* _GOAL OF THE EXERCISE_: After locating the line that contains "left wrist: (660, 511)" in the records below, write out exactly that line and each line after it through the one that contains "right shoulder: (421, 454)", and nothing else.

* _AVAILABLE RECORDS_:
- Opening Delimiter -

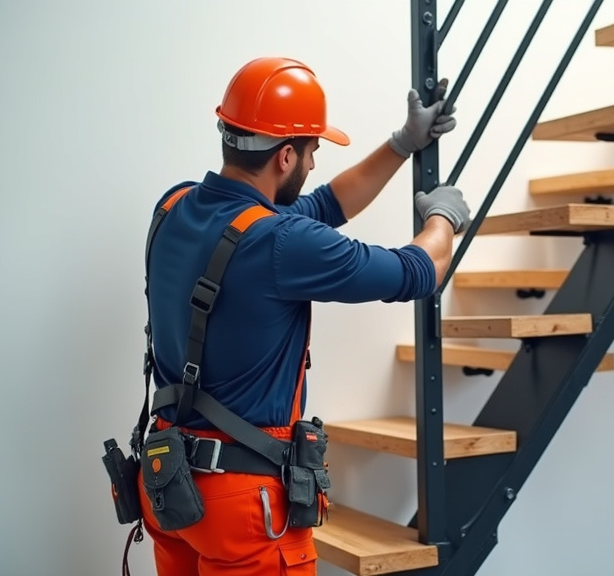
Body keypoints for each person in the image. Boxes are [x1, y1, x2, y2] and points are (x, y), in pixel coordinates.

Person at [136, 56, 470, 576]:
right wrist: (444, 218)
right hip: (240, 505)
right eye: (312, 151)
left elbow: (325, 205)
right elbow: (417, 271)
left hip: (168, 482)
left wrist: (403, 144)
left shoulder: (175, 207)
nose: (314, 164)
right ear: (286, 157)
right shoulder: (280, 242)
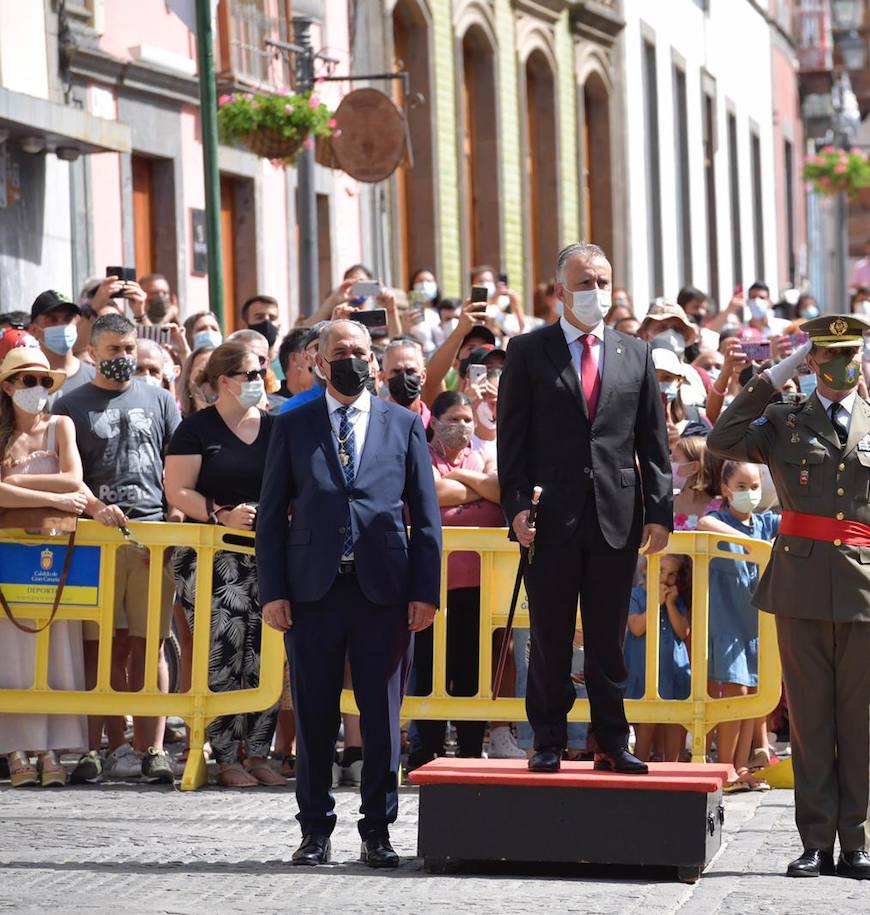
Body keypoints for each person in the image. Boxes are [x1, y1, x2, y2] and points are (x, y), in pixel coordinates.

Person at [708, 314, 870, 879]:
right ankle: (815, 842)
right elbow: (722, 438)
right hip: (800, 587)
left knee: (858, 719)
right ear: (814, 360)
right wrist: (776, 373)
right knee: (809, 721)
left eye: (851, 351)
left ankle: (856, 844)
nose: (843, 362)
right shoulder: (783, 418)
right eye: (830, 353)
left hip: (867, 585)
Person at [257, 318, 442, 868]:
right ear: (318, 360)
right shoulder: (292, 424)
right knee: (314, 715)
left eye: (362, 352)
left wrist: (425, 591)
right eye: (342, 352)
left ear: (376, 361)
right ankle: (314, 830)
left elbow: (426, 518)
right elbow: (270, 517)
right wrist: (274, 590)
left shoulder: (403, 424)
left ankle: (378, 831)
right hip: (313, 592)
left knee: (382, 717)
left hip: (383, 592)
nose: (354, 361)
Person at [496, 242, 672, 775]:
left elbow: (653, 440)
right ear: (559, 292)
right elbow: (513, 441)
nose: (596, 291)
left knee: (608, 637)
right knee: (549, 634)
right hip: (551, 517)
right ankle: (547, 737)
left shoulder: (634, 352)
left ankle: (611, 739)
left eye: (603, 280)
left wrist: (660, 511)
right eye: (585, 281)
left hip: (616, 515)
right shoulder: (529, 351)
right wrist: (517, 507)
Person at [52, 313, 181, 784]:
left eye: (129, 349)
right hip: (94, 540)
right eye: (113, 351)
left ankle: (155, 750)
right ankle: (97, 748)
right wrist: (91, 507)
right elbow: (68, 474)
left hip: (152, 538)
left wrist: (175, 517)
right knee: (100, 649)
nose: (124, 358)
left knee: (152, 646)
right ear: (92, 353)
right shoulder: (69, 405)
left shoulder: (161, 399)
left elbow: (177, 464)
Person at [164, 341, 283, 787]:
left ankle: (258, 753)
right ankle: (225, 753)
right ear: (225, 381)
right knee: (225, 653)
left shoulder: (277, 427)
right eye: (251, 374)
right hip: (214, 558)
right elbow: (178, 489)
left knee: (268, 651)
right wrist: (220, 513)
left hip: (269, 555)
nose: (259, 381)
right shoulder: (196, 430)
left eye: (261, 373)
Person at [0, 346, 90, 787]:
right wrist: (52, 496)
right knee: (11, 650)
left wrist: (17, 482)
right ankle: (16, 748)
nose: (37, 388)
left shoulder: (61, 425)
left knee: (56, 646)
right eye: (27, 380)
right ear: (8, 386)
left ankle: (52, 748)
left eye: (43, 381)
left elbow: (74, 478)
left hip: (52, 550)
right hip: (8, 552)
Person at [411, 390, 512, 767]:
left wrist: (460, 477)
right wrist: (479, 489)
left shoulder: (483, 455)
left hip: (478, 586)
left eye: (468, 419)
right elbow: (429, 492)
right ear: (434, 422)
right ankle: (427, 749)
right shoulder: (421, 454)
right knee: (429, 669)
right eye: (453, 419)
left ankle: (470, 749)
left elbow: (500, 491)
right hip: (432, 584)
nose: (462, 426)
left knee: (471, 669)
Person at [696, 461, 778, 789]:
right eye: (741, 487)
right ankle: (724, 766)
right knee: (735, 691)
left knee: (755, 696)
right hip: (726, 622)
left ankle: (740, 767)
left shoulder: (767, 522)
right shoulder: (719, 520)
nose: (749, 493)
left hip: (758, 625)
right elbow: (703, 522)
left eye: (755, 486)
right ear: (726, 489)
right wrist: (750, 545)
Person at [624, 554, 692, 764]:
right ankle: (639, 764)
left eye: (672, 574)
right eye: (660, 570)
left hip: (672, 671)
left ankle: (672, 765)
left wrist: (670, 604)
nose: (665, 578)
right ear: (645, 570)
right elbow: (636, 627)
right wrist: (656, 603)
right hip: (643, 671)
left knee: (674, 721)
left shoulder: (676, 600)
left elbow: (683, 631)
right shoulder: (635, 595)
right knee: (646, 723)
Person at [28, 290, 96, 404]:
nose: (62, 326)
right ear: (34, 330)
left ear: (77, 322)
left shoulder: (95, 377)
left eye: (68, 318)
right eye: (52, 320)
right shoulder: (27, 380)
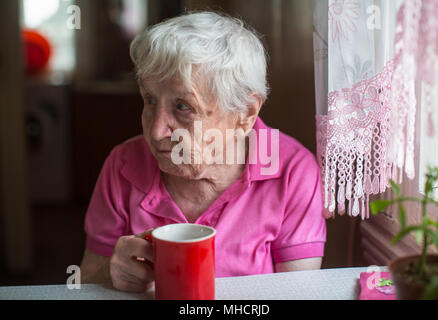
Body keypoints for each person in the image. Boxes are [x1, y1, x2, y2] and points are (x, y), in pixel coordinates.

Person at [80, 11, 326, 292]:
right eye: (149, 99)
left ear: (245, 113)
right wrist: (110, 275)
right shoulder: (122, 165)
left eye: (183, 106)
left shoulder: (293, 171)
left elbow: (298, 294)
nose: (157, 130)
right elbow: (86, 282)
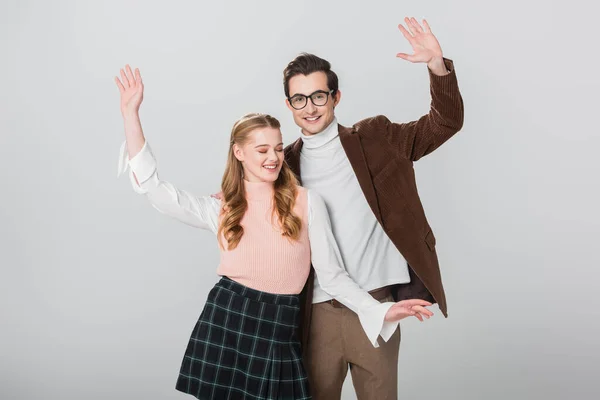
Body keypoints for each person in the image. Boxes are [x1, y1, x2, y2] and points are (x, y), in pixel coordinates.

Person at [114, 65, 434, 400]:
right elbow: (156, 192)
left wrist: (381, 311)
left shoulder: (307, 202)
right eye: (262, 150)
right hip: (229, 316)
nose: (273, 158)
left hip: (283, 322)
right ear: (239, 153)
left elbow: (333, 275)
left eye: (279, 148)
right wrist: (130, 114)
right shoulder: (223, 207)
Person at [282, 17, 465, 399]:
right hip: (315, 315)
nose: (310, 107)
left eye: (319, 96)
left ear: (336, 97)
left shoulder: (377, 137)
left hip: (378, 309)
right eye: (299, 99)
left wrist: (437, 66)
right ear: (289, 105)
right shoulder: (282, 167)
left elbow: (445, 123)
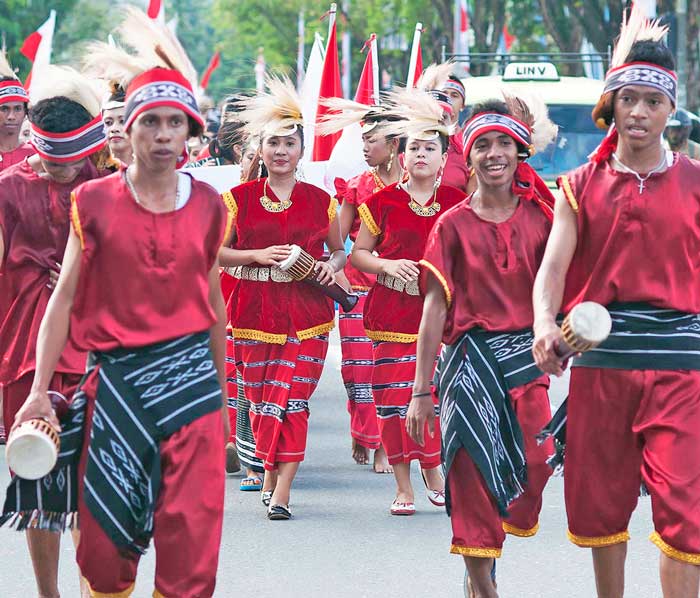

- Closing Delimiter -

* _WRITTEN SOLUTION_:
left wrist: (660, 511)
right eye: (585, 281)
left hip: (616, 515)
right shoulder: (529, 351)
right wrist: (517, 507)
Person at [52, 313, 181, 784]:
left eye: (129, 349)
right hip: (94, 540)
right eye: (113, 351)
left ankle: (155, 750)
right ankle: (97, 748)
right wrist: (91, 507)
right elbow: (68, 474)
left hip: (152, 538)
left wrist: (175, 517)
right knee: (100, 649)
nose: (124, 358)
left knee: (152, 646)
right ear: (92, 353)
right shoulder: (69, 405)
left shoulder: (161, 399)
left elbow: (177, 464)
Person at [164, 341, 283, 787]:
left ankle: (258, 753)
right ankle: (225, 753)
right ear: (225, 381)
right knee: (225, 653)
left shoulder: (277, 427)
right eye: (251, 374)
right hip: (214, 558)
right elbow: (178, 489)
left knee: (268, 651)
right wrist: (220, 513)
left hip: (269, 555)
nose: (259, 381)
right shoulder: (196, 430)
left eye: (261, 373)
Person at [0, 346, 90, 787]:
right wrist: (52, 496)
right knee: (11, 650)
left wrist: (17, 482)
right ankle: (16, 748)
nose: (37, 388)
left shoulder: (61, 425)
left knee: (56, 646)
right eye: (27, 380)
right ear: (8, 386)
left ankle: (52, 748)
left eye: (43, 381)
left elbow: (74, 478)
left hip: (52, 550)
right hip: (8, 552)
Person at [411, 390, 512, 767]:
left wrist: (460, 477)
right wrist: (479, 489)
left shoulder: (483, 455)
left hip: (478, 586)
left eye: (468, 419)
right elbow: (429, 492)
right ear: (434, 422)
right ankle: (427, 749)
right shoulder: (421, 454)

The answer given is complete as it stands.